DIRECTIONS – Copy exactly, please, the line that has "Where is the" in it along with every line after it to the end of the listing.
Start of PROVIDED ENTRIES
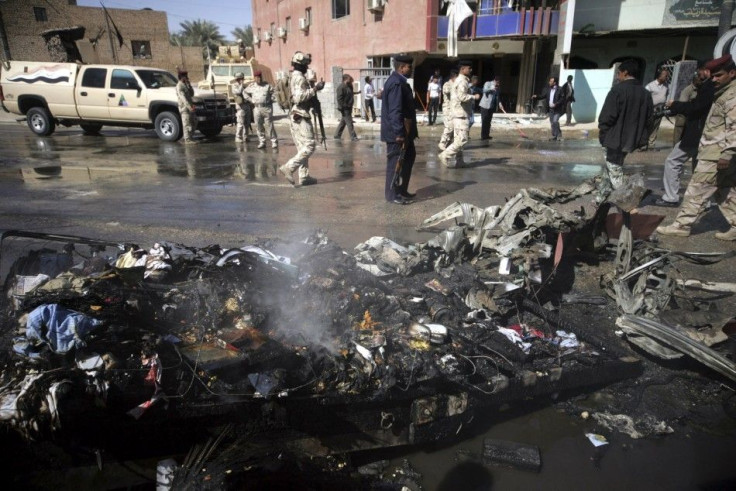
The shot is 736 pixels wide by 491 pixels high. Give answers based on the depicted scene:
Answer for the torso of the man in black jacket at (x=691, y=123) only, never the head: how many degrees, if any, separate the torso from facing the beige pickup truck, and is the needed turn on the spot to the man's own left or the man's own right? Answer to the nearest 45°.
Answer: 0° — they already face it

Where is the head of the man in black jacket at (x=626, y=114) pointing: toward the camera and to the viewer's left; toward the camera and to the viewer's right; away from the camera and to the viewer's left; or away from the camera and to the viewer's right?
away from the camera and to the viewer's left

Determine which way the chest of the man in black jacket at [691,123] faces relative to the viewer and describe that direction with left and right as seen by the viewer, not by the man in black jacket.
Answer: facing to the left of the viewer

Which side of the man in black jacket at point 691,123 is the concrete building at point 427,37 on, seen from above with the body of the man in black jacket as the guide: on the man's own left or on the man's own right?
on the man's own right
End of PROVIDED ENTRIES
SOLUTION TO THE PROBLEM –
Where is the head of the man in black jacket at (x=626, y=114) pointing: toward the camera and to the viewer's left; toward the camera and to the viewer's right; away from the camera and to the viewer's left; or away from the camera and to the viewer's right?
away from the camera and to the viewer's left

Determine which way the chest of the man in black jacket at [691,123] faces relative to the viewer and describe that direction with left and right as seen by the viewer, not by the man in black jacket.
Answer: facing to the left of the viewer

Which side of the man in black jacket at point 691,123 is the concrete building at point 427,37 on, seen from above with the body of the man in black jacket as the guide: on the man's own left or on the man's own right?
on the man's own right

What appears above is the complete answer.